Excerpts from a dataset:
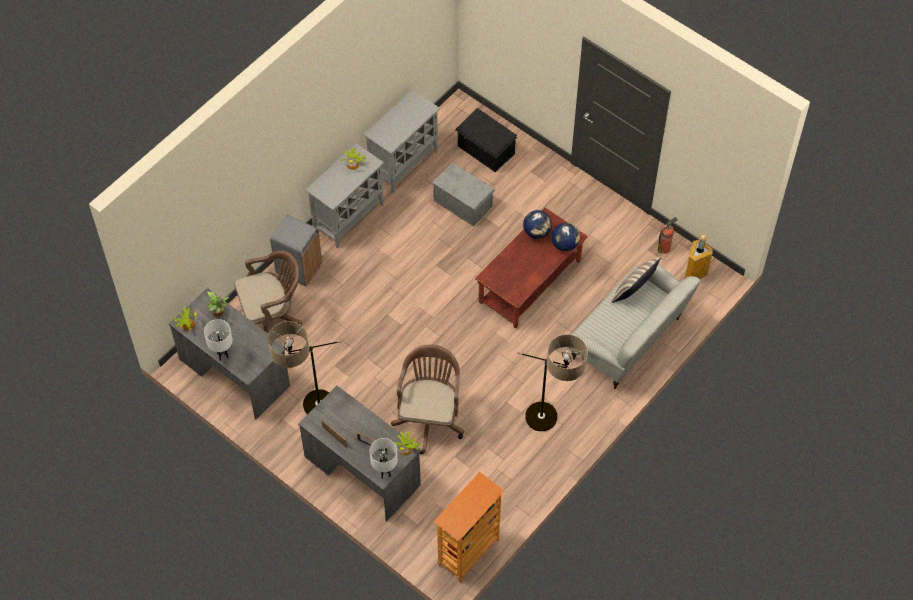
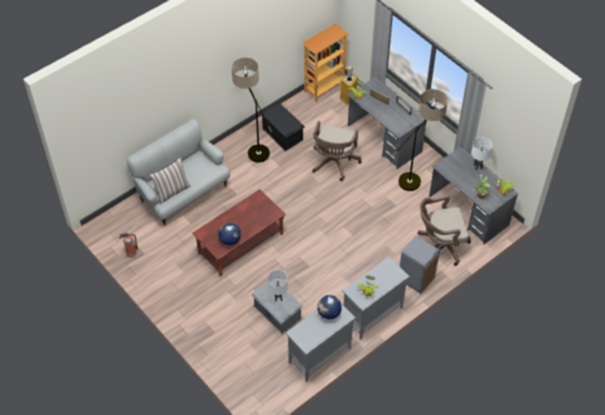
camera: 170 degrees left, 5 degrees down
white table lamp [369,438,398,479] -> white table lamp moved to [268,270,288,302]
black storage box [455,108,517,172] -> black storage box moved to [261,104,305,151]
globe [551,223,580,252] -> globe moved to [317,295,342,319]
trash can [684,233,713,279] -> trash can moved to [340,66,358,105]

[About this task]
If a line above contains the word "moved", list it.

[Answer for the task]
white table lamp [369,438,398,479] -> white table lamp moved to [268,270,288,302]
black storage box [455,108,517,172] -> black storage box moved to [261,104,305,151]
globe [551,223,580,252] -> globe moved to [317,295,342,319]
trash can [684,233,713,279] -> trash can moved to [340,66,358,105]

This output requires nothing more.